Spike Lee provoked Donald Trump’s ire with 2020 comments (Getty)
Spike Lee provoked Donald Trump’s ire with 2020 comments (Getty)

“The word today is ‘irony.’ The date, the 24th. The month, February, which also happens to be the shortest month of the year, which also happens to be Black History month. The year, 2019. The year, 1619. History. Her story. 1619. 2019. 400 years.

“Four hundred years. Our ancestors were stolen from Mother Africa and bought to Jamestown, Virginia, enslaved. Our ancestors worked the land from can’t see in the morning to can’t see at night. My grandmother, [inaudible], who lived to be 100 years young, who was a Spelman College graduate even though her mother was a slave. My grandmother who saved 50 years of social security checks to put her first grandchild — she called me Spikie-poo — she put me through Morehouse College and N.Y.U. grad film. N.Y.U.!

“Before the world tonight, I give praise to our ancestors who have built this country into what it is today along with the genocide of its native people. We all connect with our ancestors. We will have love and wisdom regained, we will regain our humanity. It will be a powerful moment. The 2020 presidential election is around the corner. Let’s all mobilise. Let’s all be on the right side of history. Make the moral choice between love versus hate. Let’s do the right thing! You know I had to get that in there.”

Charlie Wachtel, left, and Spike Lee accept the award for best adapted screenplay for “BlacKkKlansman” at the Oscars on Sunday, Feb. 24, 2019, at the Dolby Theatre in Los Angeles. (Photo by Chris Pizzello/Invision/AP)
Charlie Wachtel, left, and Spike Lee accept the award for best adapted screenplay for “BlacKkKlansman” at the Oscars on Sunday, Feb. 24, 2019, at the Dolby Theatre in Los Angeles. (Photo by Chris Pizzello/Invision/AP)

Lee won Best Adapted Screenplay for his 2018 drama BlacKkKlansman which tells the true story of a black undercover policeman who infiltrated the Ku Klux Klan in the 1970s.

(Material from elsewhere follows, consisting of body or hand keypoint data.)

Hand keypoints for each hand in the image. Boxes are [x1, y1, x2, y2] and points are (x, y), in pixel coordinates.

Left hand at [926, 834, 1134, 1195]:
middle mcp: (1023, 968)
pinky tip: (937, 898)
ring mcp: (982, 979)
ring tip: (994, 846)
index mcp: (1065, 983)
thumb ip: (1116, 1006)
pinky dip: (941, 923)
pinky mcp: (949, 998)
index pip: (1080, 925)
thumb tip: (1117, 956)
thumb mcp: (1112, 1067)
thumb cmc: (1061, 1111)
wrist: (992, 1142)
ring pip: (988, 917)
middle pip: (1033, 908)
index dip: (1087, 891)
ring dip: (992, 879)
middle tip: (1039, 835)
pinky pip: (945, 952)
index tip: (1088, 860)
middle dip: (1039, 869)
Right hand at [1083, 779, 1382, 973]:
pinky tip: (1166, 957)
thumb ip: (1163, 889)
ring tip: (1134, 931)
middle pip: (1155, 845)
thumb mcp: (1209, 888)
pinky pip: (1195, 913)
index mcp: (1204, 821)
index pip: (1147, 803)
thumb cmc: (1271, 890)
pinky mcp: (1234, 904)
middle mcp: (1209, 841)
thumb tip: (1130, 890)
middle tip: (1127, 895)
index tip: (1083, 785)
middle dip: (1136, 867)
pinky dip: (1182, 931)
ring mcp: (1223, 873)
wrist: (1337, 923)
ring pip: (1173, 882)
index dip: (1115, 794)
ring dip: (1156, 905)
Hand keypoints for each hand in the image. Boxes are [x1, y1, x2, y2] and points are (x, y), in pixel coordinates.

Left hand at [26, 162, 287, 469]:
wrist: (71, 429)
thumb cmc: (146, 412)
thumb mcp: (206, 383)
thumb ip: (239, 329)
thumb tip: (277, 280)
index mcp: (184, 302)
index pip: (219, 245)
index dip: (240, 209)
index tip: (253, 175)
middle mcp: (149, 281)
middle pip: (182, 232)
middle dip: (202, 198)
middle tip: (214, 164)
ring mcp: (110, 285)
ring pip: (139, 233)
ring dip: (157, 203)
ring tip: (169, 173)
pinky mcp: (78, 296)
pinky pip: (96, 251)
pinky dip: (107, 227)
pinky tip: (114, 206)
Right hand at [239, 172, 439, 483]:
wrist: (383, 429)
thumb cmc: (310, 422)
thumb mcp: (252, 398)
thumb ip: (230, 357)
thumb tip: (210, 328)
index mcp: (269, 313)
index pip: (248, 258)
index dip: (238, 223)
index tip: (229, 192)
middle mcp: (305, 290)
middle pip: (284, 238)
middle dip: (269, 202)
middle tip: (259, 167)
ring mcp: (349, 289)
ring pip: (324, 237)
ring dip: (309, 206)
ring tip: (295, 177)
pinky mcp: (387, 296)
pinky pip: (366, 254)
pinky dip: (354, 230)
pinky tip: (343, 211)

The film ends with a damning sequence that shows racism and hatred is alive and well in the 2010s.

It shows footage from the 2017 Unite the Right Rally in Charlottesville, Virginia and President Trump’s comment afterwards that said there were “fine people on both sides” of the rally and counter-rally in Charlottesville. It also pays tribute to Heather Heyer, a 32-year-old counter protestor, who was mown down by a car driven by alt-right activist Alex Fields Jr., who is facing hate crime charges.